Die unmittelbare Folge einer Insolvenz für den Jahresabschluss liegt zunächst darin, dass die Bewertung des Vermögens nicht mehr unter der Prämisse der Fortführung des Unternehmens erfolgen kann, sondern Liquidationswerte angesetzt werden müssen. Nun gibt es aber auch unverbesserliche Optimisten, die lange – i. d. R. zu lange – darauf hoffen, dass ein Investor den besonderen Wert eines „Startup“-Unternehmens erkennt und mit Eigenkapital die Fortführung ermöglichen wird. Wenn unter dieser Voraussetzung der Steuerberater bei der Bilanzstellung weiter von Fortführungswerten ausgeht, dann aber nicht auf sein Risiko. Der Steuerberater kann nur warnen, der Unternehmer muss handeln!
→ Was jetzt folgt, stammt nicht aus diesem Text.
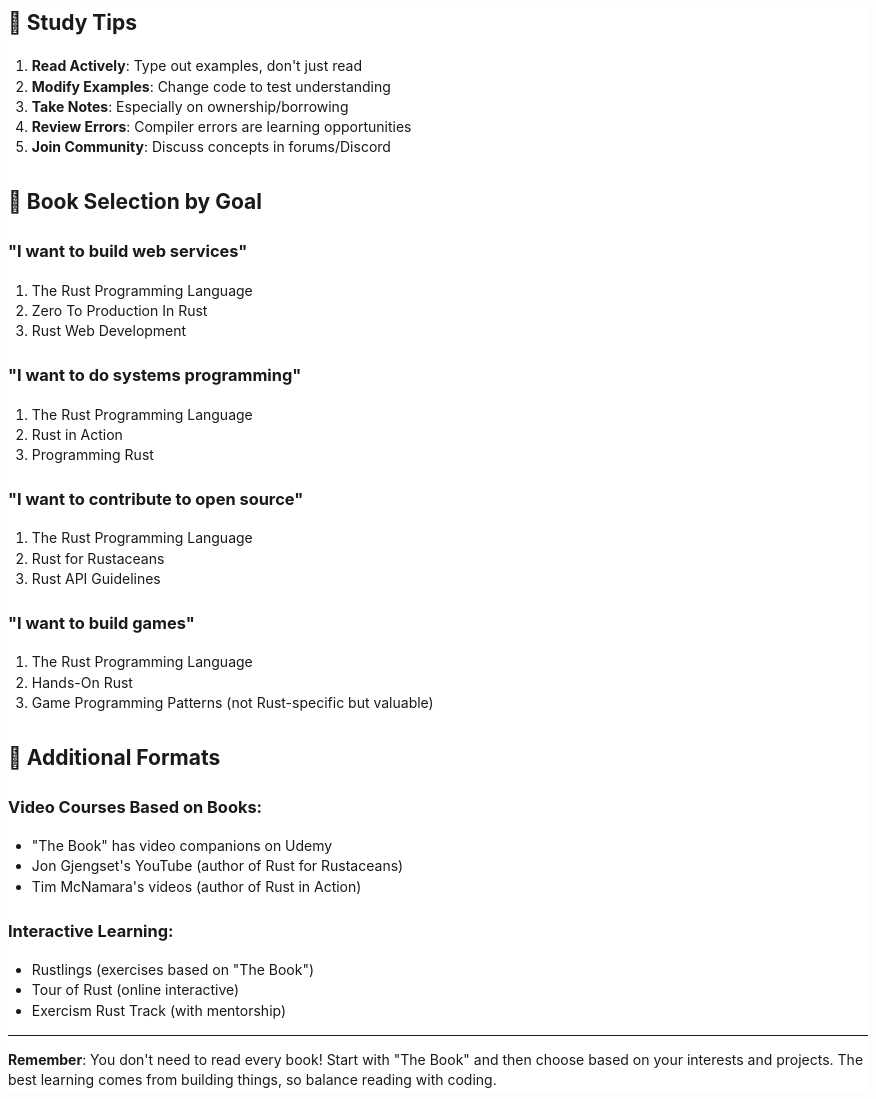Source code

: ## 📝 Study Tips

1. **Read Actively**: Type out examples, don't just read
2. **Modify Examples**: Change code to test understanding
3. **Take Notes**: Especially on ownership/borrowing
4. **Review Errors**: Compiler errors are learning opportunities
5. **Join Community**: Discuss concepts in forums/Discord

## 🎯 Book Selection by Goal

### "I want to build web services"
1. The Rust Programming Language
2. Zero To Production In Rust
3. Rust Web Development

### "I want to do systems programming"
1. The Rust Programming Language
2. Rust in Action
3. Programming Rust

### "I want to contribute to open source"
1. The Rust Programming Language
2. Rust for Rustaceans
3. Rust API Guidelines

### "I want to build games"
1. The Rust Programming Language
2. Hands-On Rust
3. Game Programming Patterns (not Rust-specific but valuable)

## 📱 Additional Formats

### Video Courses Based on Books:
- "The Book" has video companions on Udemy
- Jon Gjengset's YouTube (author of Rust for Rustaceans)
- Tim McNamara's videos (author of Rust in Action)

### Interactive Learning:
- Rustlings (exercises based on "The Book")
- Tour of Rust (online interactive)
- Exercism Rust Track (with mentorship)

---

**Remember**: You don't need to read every book! Start with "The Book" and then choose based on your interests and projects. The best learning comes from building things, so balance reading with coding.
Umzugskostenpauschale rechtmäßig auch bei niedrigeren Ausgaben

Umzugskosten können als Werbungskosten abgezogen werden, wenn feststeht, dass der Umzug nahezu ausschließlich beruflich veranlasst war und private Gründe keine oder nur eine ganz untergeordnete Rolle gespielt haben. Bei einem beruflich veranlassten Umzug ist der Abzug der Umzugskostenpauschale auch dann rechtmäßig, wenn die tatsächlichen Kosten niedriger waren.

Eine Arbeitnehmerin, die beruflich bedingt umgezogen war, machte in ihrer Steuererklärung im Rahmen der Werbungskosten die Umzugskostenpauschale für „sonstige Umzugskosten“ geltend. Das Finanzgericht Mecklenburg-Vorpommern gab ihr Recht. Bei der Pauschale handele es sich um eine Schätzung für häufig mangels Belegen nicht im Einzelnen nachweisbaren Aufwand. Mit der Anerkennung einer Pauschale solle gerade auf Einzelnachweise verzichtet werden.